[Saved data entries]
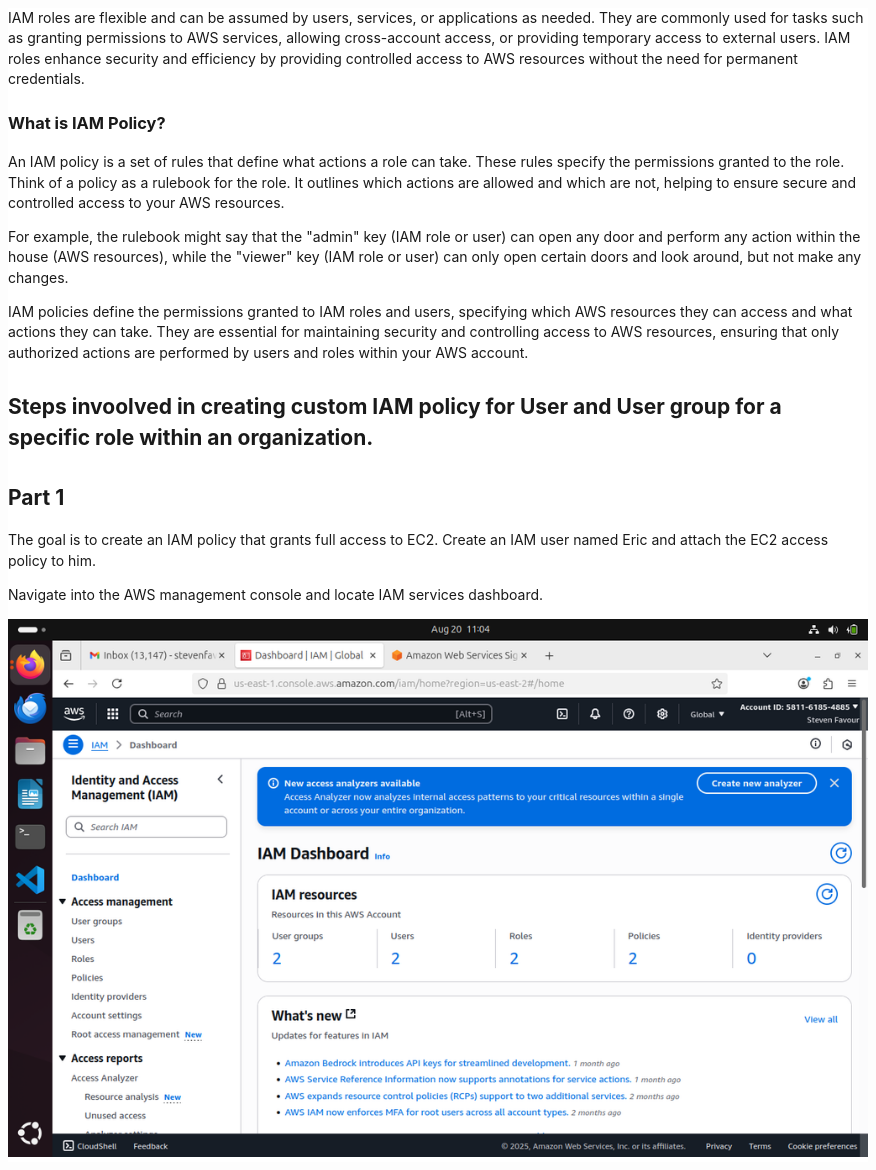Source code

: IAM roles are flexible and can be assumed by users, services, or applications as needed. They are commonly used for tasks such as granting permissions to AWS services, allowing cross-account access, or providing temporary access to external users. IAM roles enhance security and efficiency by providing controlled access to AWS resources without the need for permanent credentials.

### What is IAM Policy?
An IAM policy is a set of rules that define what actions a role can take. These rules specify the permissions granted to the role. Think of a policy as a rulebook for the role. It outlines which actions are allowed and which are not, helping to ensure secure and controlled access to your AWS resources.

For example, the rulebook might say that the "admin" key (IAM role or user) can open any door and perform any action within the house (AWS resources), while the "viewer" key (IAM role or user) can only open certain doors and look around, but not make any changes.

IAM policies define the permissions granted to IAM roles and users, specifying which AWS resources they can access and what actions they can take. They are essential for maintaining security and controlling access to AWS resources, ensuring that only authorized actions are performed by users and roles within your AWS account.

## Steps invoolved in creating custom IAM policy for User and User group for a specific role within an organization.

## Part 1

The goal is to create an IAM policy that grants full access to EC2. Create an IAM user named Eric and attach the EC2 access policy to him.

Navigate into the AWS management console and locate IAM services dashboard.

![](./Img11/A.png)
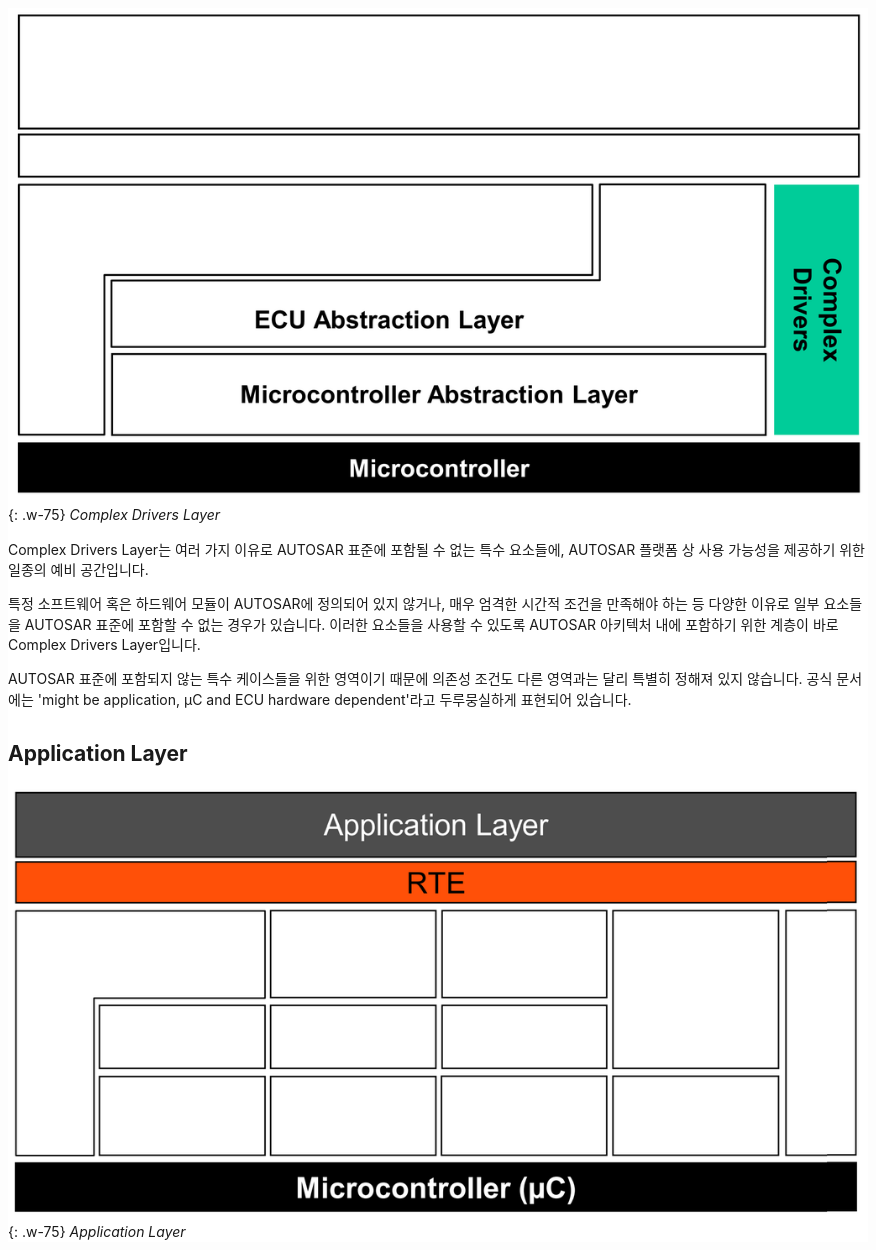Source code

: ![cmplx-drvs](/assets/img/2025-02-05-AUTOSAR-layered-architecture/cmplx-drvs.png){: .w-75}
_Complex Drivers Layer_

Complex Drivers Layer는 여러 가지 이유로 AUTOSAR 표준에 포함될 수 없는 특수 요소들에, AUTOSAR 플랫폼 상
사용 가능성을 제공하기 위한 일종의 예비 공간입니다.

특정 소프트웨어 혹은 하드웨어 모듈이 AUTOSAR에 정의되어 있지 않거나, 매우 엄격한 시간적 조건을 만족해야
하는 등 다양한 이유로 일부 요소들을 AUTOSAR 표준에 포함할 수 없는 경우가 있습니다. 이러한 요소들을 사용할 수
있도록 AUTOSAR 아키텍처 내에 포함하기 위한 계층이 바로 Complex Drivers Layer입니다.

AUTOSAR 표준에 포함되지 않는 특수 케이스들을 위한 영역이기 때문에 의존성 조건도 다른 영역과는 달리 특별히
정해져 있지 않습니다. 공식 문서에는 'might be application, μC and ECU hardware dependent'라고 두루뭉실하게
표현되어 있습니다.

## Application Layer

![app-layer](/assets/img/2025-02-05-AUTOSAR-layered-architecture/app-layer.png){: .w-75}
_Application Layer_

The problem: Copy out the lines of the rows word for word, from the line holding "## Application Layer" through the end of the rows, inclusive.

Exercise solution:
## Application Layer

![app-layer](/assets/img/2025-02-05-AUTOSAR-layered-architecture/app-layer.png){: .w-75}
_Application Layer_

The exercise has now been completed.